Définition du territoire douanier et fiscal : cas particulier des biens situés en mer
Lorsque l’équipement loué fait l’objet d’un transit ou, selon les cas, d’une exploitation en mer, une attention particulière doit être portée aux textes régissant le champ d’application territorial des droits fiscaux et douaniers de l’Etat du preneur (Codes douaniers, Codes de la marine marchande, Codes des hydrocarbures, lois instituant une ZEE, convention de Montego Bay, etc.).
Il convient d’être attentif au lieu précis de situation du bien, la zone maritime étant déterminée en fonction de sa distance avec l’Etat côtier. Par ordre de proximité avec la côte il est ainsi possible de distinguer les eaux territoriales (jusqu’à 12 nautiques), la zone contiguë (24 nautiques, correspondant généralement à la zone de contrôle en matière fiscale et douanière), la zone économique exclusive (200 nautiques) et le plateau continental, étant précisé que les règlementations douanières peuvent fixer un « rayon douanier » propre.
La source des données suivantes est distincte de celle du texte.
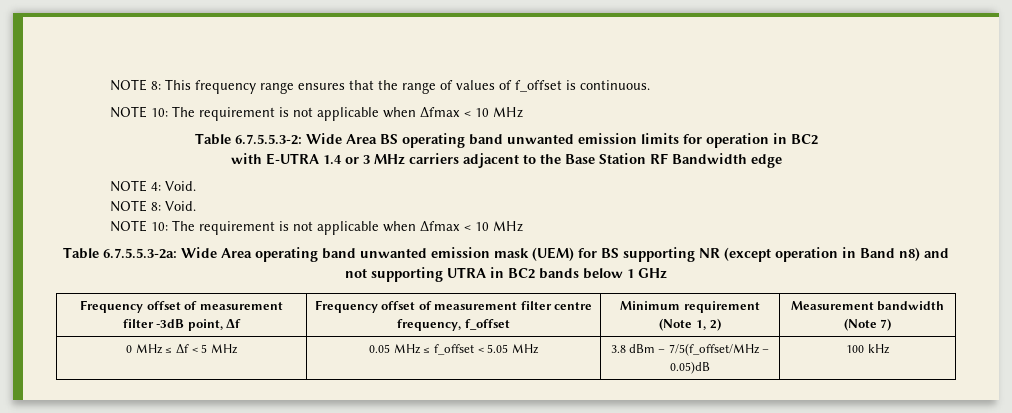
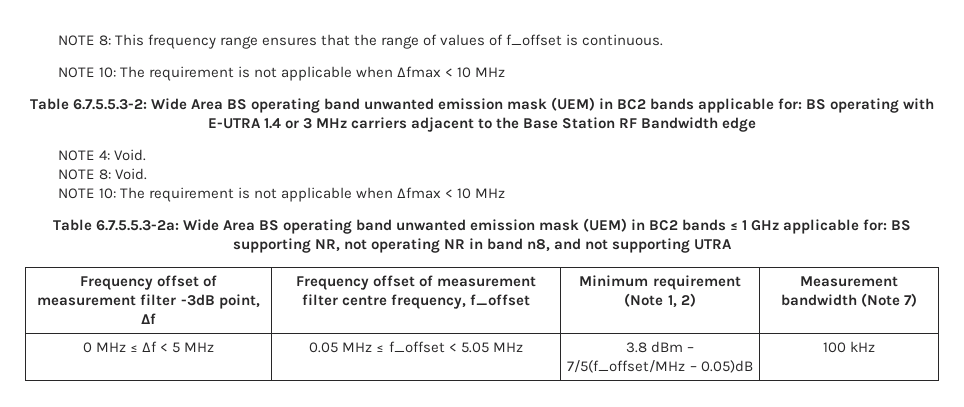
[640,133,818,148] limits for operation in BC2 // -> [507,97,900,113] mask (UEM) in BC2 bands applicable for: BS operating
[255,247,949,262] [345,267,667,282] operating band unwanted emission mask (UEM) for BS supporting NR (except operation in Band n8) and not supporting UTRA in BC2 bands below 1 GHz -> [258,218,912,234] [232,238,733,253] BS operating band unwanted emission mask (UEM) in BC2 bands ≤ 1 GHz applicable for: BS supporting NR, not operating NR in band n8, and not supporting UTRA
La convention internationale sur le droit de la mer (Montego Bay, articles 60 et 80) autorise en outre à réglementer en matière douanière et fiscale les « iles artificielles » (dans la zone exclusive, voire sur le plateau continental jusqu’à 350 milles).
Cession de l’équipement en cours de location
En cas de cession du bien en cours de location une attention très particulière doit être portée aux risques associés en termes douaniers (risque de remise en cause des régimes suspensifs, mise à la consommation) et fiscaux (IS, droits d’enregistrement).
Règlementation des changes
Un contrôle spécifique formel des contrats de location peut être opéré par les banques locales (qui exigeront le plus souvent la production d’un contrat de location dûment enregistré auprès de l’administration fiscale locale avant d’exécuter les transferts), étant précisé que certaines juridictions prévoient également un contrôle de la matérialité du service rendu (la règlementation des changes de la CEMAC prévoit à cet égard des sanctions pouvant aller jusqu’à 100% du prix de la prestation).